§ **Task details**: Your task is to reproduce the listing exactly, without its images.

--- --- ---

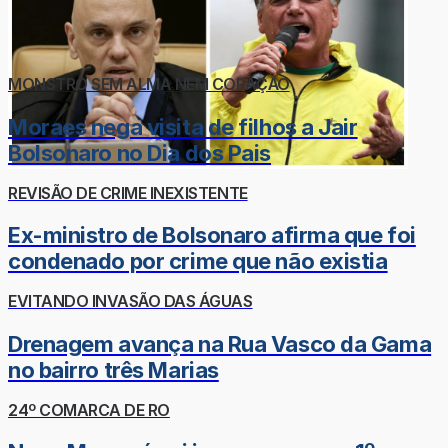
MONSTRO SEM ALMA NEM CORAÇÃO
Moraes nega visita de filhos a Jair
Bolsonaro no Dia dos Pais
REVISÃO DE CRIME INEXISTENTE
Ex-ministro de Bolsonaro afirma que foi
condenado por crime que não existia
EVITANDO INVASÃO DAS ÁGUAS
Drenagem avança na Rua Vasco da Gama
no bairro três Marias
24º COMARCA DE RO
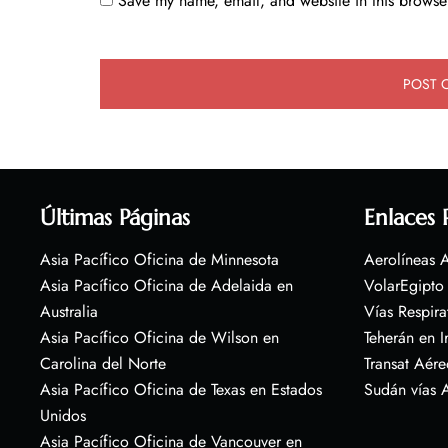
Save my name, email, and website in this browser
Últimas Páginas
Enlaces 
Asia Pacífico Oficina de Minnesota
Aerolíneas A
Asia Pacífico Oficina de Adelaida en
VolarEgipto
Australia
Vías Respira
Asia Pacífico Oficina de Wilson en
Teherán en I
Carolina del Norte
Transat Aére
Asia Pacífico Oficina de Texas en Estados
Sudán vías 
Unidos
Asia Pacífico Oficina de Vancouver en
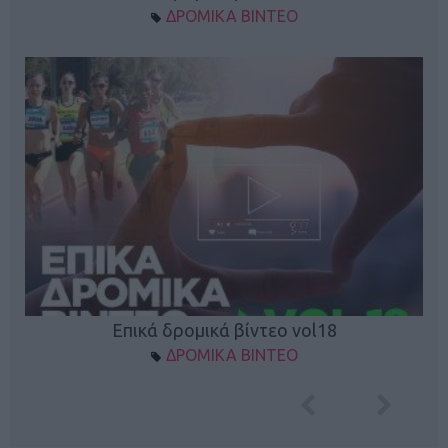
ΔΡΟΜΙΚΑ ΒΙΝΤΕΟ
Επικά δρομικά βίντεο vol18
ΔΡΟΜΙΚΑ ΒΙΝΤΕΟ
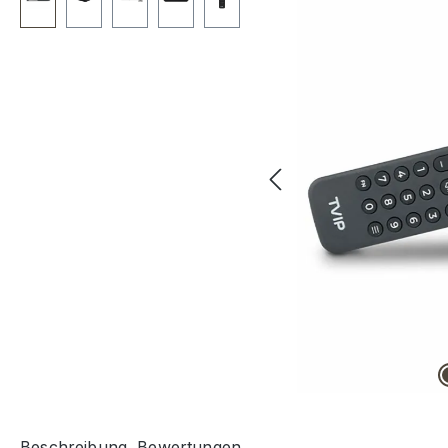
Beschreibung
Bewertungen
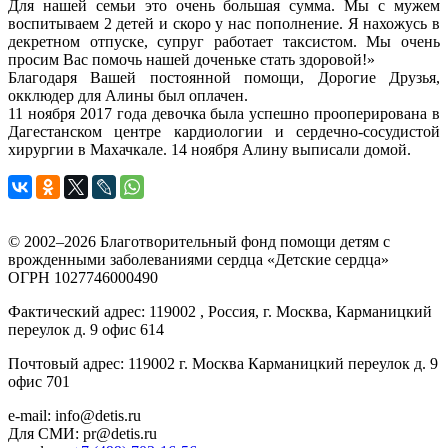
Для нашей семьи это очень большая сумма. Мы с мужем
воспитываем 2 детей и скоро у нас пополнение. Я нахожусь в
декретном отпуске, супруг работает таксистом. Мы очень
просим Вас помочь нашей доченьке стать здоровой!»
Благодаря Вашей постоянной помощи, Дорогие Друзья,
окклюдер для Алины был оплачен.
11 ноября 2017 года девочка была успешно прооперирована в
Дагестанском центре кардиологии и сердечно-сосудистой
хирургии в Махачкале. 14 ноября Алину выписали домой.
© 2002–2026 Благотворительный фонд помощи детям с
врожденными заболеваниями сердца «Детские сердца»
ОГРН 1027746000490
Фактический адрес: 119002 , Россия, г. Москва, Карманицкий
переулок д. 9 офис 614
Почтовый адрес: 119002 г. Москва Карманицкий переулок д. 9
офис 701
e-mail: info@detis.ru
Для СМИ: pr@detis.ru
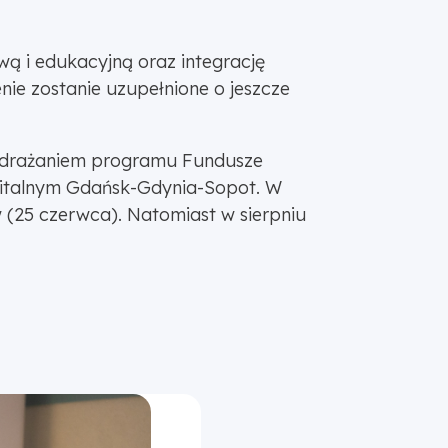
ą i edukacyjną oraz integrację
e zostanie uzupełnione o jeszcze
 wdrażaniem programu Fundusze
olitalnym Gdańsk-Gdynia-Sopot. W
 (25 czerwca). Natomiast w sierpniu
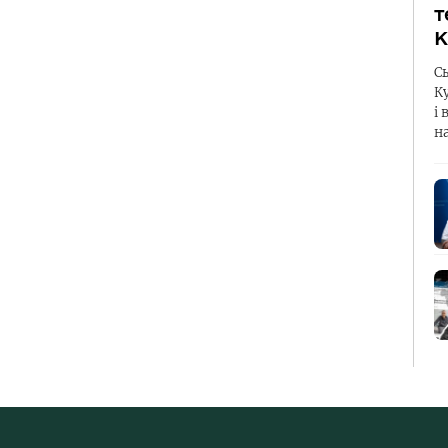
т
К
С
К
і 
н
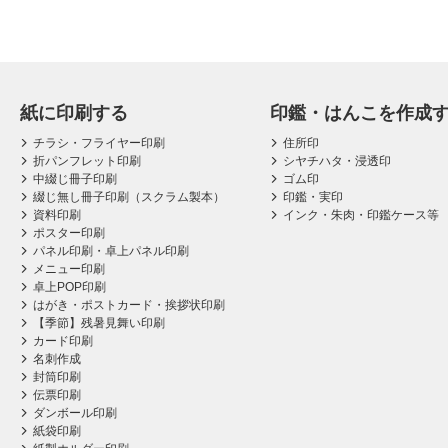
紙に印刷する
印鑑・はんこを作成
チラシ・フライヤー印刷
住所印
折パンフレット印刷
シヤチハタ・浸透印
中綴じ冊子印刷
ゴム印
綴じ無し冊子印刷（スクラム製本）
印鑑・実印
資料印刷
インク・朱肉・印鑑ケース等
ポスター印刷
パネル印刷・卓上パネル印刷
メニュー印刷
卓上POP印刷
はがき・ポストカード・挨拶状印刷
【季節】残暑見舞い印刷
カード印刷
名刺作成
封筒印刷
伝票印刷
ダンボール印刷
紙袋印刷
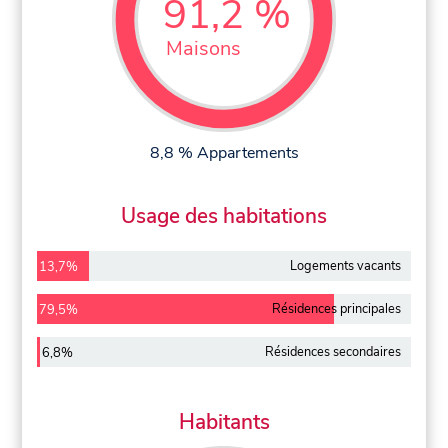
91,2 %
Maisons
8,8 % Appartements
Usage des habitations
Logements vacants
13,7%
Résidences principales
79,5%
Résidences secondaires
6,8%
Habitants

--- --- ---

§ **Answer to this exercise**:
MONSTRO SEM ALMA NEM CORAÇÃO
Moraes nega visita de filhos a Jair
Bolsonaro no Dia dos Pais
REVISÃO DE CRIME INEXISTENTE
Ex-ministro de Bolsonaro afirma que foi
condenado por crime que não existia
EVITANDO INVASÃO DAS ÁGUAS
Drenagem avança na Rua Vasco da Gama
no bairro três Marias
24º COMARCA DE RO
Save my name, email, and website in this browser
Últimas Páginas
Enlaces 
Asia Pacífico Oficina de Minnesota
Aerolíneas A
Asia Pacífico Oficina de Adelaida en
VolarEgipto
Australia
Vías Respira
Asia Pacífico Oficina de Wilson en
Teherán en I
Carolina del Norte
Transat Aére
Asia Pacífico Oficina de Texas en Estados
Sudán vías 
Unidos
Asia Pacífico Oficina de Vancouver en
ΔΡΟΜΙΚΑ ΒΙΝΤΕΟ
Επικά δρομικά βίντεο vol18
ΔΡΟΜΙΚΑ ΒΙΝΤΕΟ
Beschreibung
Bewertungen
Для нашей семьи это очень большая сумма. Мы с мужем
воспитываем 2 детей и скоро у нас пополнение. Я нахожусь в
декретном отпуске, супруг работает таксистом. Мы очень
просим Вас помочь нашей доченьке стать здоровой!»
Благодаря Вашей постоянной помощи, Дорогие Друзья,
окклюдер для Алины был оплачен.
11 ноября 2017 года девочка была успешно прооперирована в
Дагестанском центре кардиологии и сердечно-сосудистой
хирургии в Махачкале. 14 ноября Алину выписали домой.
© 2002–2026 Благотворительный фонд помощи детям с
врожденными заболеваниями сердца «Детские сердца»
ОГРН 1027746000490
Фактический адрес: 119002 , Россия, г. Москва, Карманицкий
переулок д. 9 офис 614
Почтовый адрес: 119002 г. Москва Карманицкий переулок д. 9
офис 701
e-mail: info@detis.ru
Для СМИ: pr@detis.ru
ą i edukacyjną oraz integrację
e zostanie uzupełnione o jeszcze
 wdrażaniem programu Fundusze
olitalnym Gdańsk-Gdynia-Sopot. W
 (25 czerwca). Natomiast w sierpniu
т
К
С
К
і 
н
紙に印刷する
印鑑・はんこを作成
チラシ・フライヤー印刷
住所印
折パンフレット印刷
シヤチハタ・浸透印
中綴じ冊子印刷
ゴム印
綴じ無し冊子印刷（スクラム製本）
印鑑・実印
資料印刷
インク・朱肉・印鑑ケース等
ポスター印刷
パネル印刷・卓上パネル印刷
メニュー印刷
卓上POP印刷
はがき・ポストカード・挨拶状印刷
【季節】残暑見舞い印刷
カード印刷
名刺作成
封筒印刷
伝票印刷
ダンボール印刷
紙袋印刷
91,2 %
Maisons
8,8 % Appartements
Usage des habitations
Logements vacants
13,7%
Résidences principales
79,5%
Résidences secondaires
6,8%
Habitants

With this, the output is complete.